Nordrhein-Westfalen als Schlüsselstandort für Sicherheit und Verteidigung
Den Abend eröffnete Nathanael Liminski, Minister für Bundes- und Europaangelegenheiten, Internationale Angelegenheiten und Medien des Landes Nordrhein-Westfalen und Leiter der Staatskanzlei.

In seiner Rede hebt Liminski die entscheidende Rolle Nordrhein-Westfalens in der sich wandelnden Sicherheitslandschaft Europas hervor und betont die industrielle Stärke der Region als Grundlage für die Verteidigungsfähigkeit.
„Ohne industrielle Substanz kann es keine militärische Leistungsfähigkeit geben. Nordrhein-Westfalen ist das industrielle Rückgrat der Zeitenwende. Mit der Euro Defence Expo entsteht ein unabhängiges deutsches Messeformat für die Sicherheits- und Verteidigungsindustrie – ein starkes Signal europäischer Verantwortung und technologischer Kompetenz.“
Seine Ausführungen unterstreichen die Bedeutung der Verknüpfung von industrieller Innovation mit politischer Strategie, um auf gegenwärtige und zukünftige Herausforderungen wirksam reagieren zu können.
Die Abteilung für Heimatschutz reagiert auf neue Bedrohungen.
Einen weiteren wichtigen Beitrag des Abends leistete Generalmajor Andreas Henne, Kommandeur der Heimatschutzdivision der deutschen Armee.

In seinem Vortrag mit dem Titel „Division Heimatschutz – Reaktion auf Bedrohungen gegen Deutschland“ skizzierte Henne die Maßnahmen, die die Bundeswehr derzeit zur Stärkung der nationalen Verteidigungsfähigkeit umsetzt. Er betonte die zunehmende Bedeutung der Heimatschutzstrukturen innerhalb der deutschen Sicherheitsstrategie.
„Die Heimatverteidigung ist ein entscheidender Bestandteil der deutschen Landesverteidigung.“
Seine Ausführungen gaben Einblick in die Art und Weise, wie sich militärische Strukturen an neue Szenarien anpassen, die eine Bedrohung darstellen, sowie in die sich wandelnde Sicherheitsdynamik in Europa.
Starke Unterstützung für Essen als Gastgeberstadt
Im Anschluss an das offizielle Programm setzten die Gäste ihre Gespräche bei einem Networking-Empfang fort. Neben übergreifenden sicherheitspolitischen Themen wurde auch die Bedeutung Essens als Austragungsort der Euro Defence Expo hervorgehoben.
Mit ihrer modernen Infrastruktur und langjährigen Erfahrung im Bereich internationaler B2B-Messen bietet die Messe Essen ideale Voraussetzungen für ein neues Ausstellungsformat mit Fokus auf die Sicherheits- und Verteidigungsbranche. Der Veranstaltungsort ist bereits Austragungsort global anerkannter Events wie der Security Essen und der Konferenz des Joint Air Power Competence Centre (JAPCC).
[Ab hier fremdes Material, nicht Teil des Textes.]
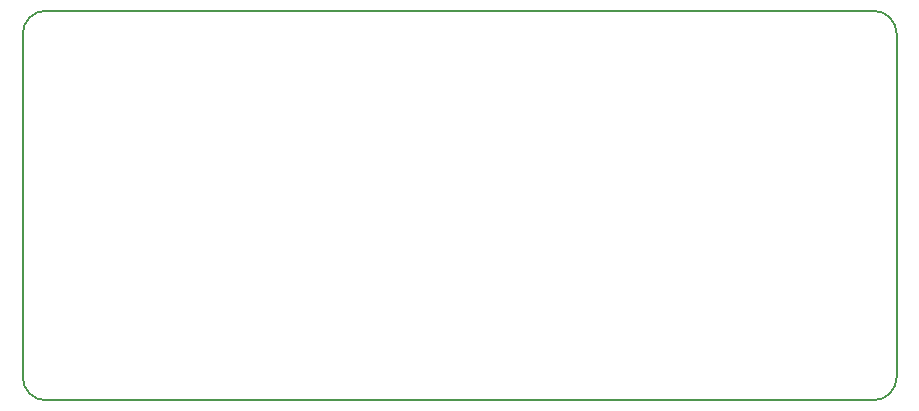
<source format=gko>
G04 DipTrace 3.3.1.3*
G04 BoardOutline.gko*
%MOIN*%
G04 #@! TF.FileFunction,Profile*
G04 #@! TF.Part,Single*
%ADD11C,0.005512*%
%FSLAX26Y26*%
G04*
G70*
G90*
G75*
G01*
G04 BoardOutline*
%LPD*%
X472441Y393701D2*
D11*
X2609941Y396201D1*
X3228346Y393701D1*
G03X3307087Y472441I-2J78742D01*
G01*
Y1614173D1*
G03X3228346Y1692913I-78742J-2D01*
G01*
X472441D1*
G03X393701Y1614173I2J-78742D01*
G01*
Y472441D1*
G03X472441Y393701I78742J2D01*
G01*
M02*

</source>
Essens Oberbürgermeister Thomas Kufen hob ebenfalls den hervorragenden Ruf der Stadt im Sicherheitssektor hervor: „Essen ist seit Jahrzehnten ein international anerkannter Standort für Sicherheitsmessen. Mit der Euro Defence Expo wird dieses Profil nun um den Verteidigungssektor erweitert. Die Kombination aus starken Industriepartnern, hoher logistischer Leistungsfähigkeit und der Erfahrung der Messe Essen schafft ideale Voraussetzungen für eine neue Plattform mit europäischer Tragweite.“
Über die Veranstaltung
Die Euro Defence Expo (EUDEX) findet vom 22. bis 25. September 2026 auf dem Messegelände Essen in Deutschland statt.
Die Veranstaltung zielt darauf ab, politische Führungskräfte, Verteidigungsexperten, Technologieunternehmen und internationale Akteure zusammenzubringen, um Innovationen und die zukünftige Ausrichtung der europäischen Sicherheit und Verteidigung zu diskutieren.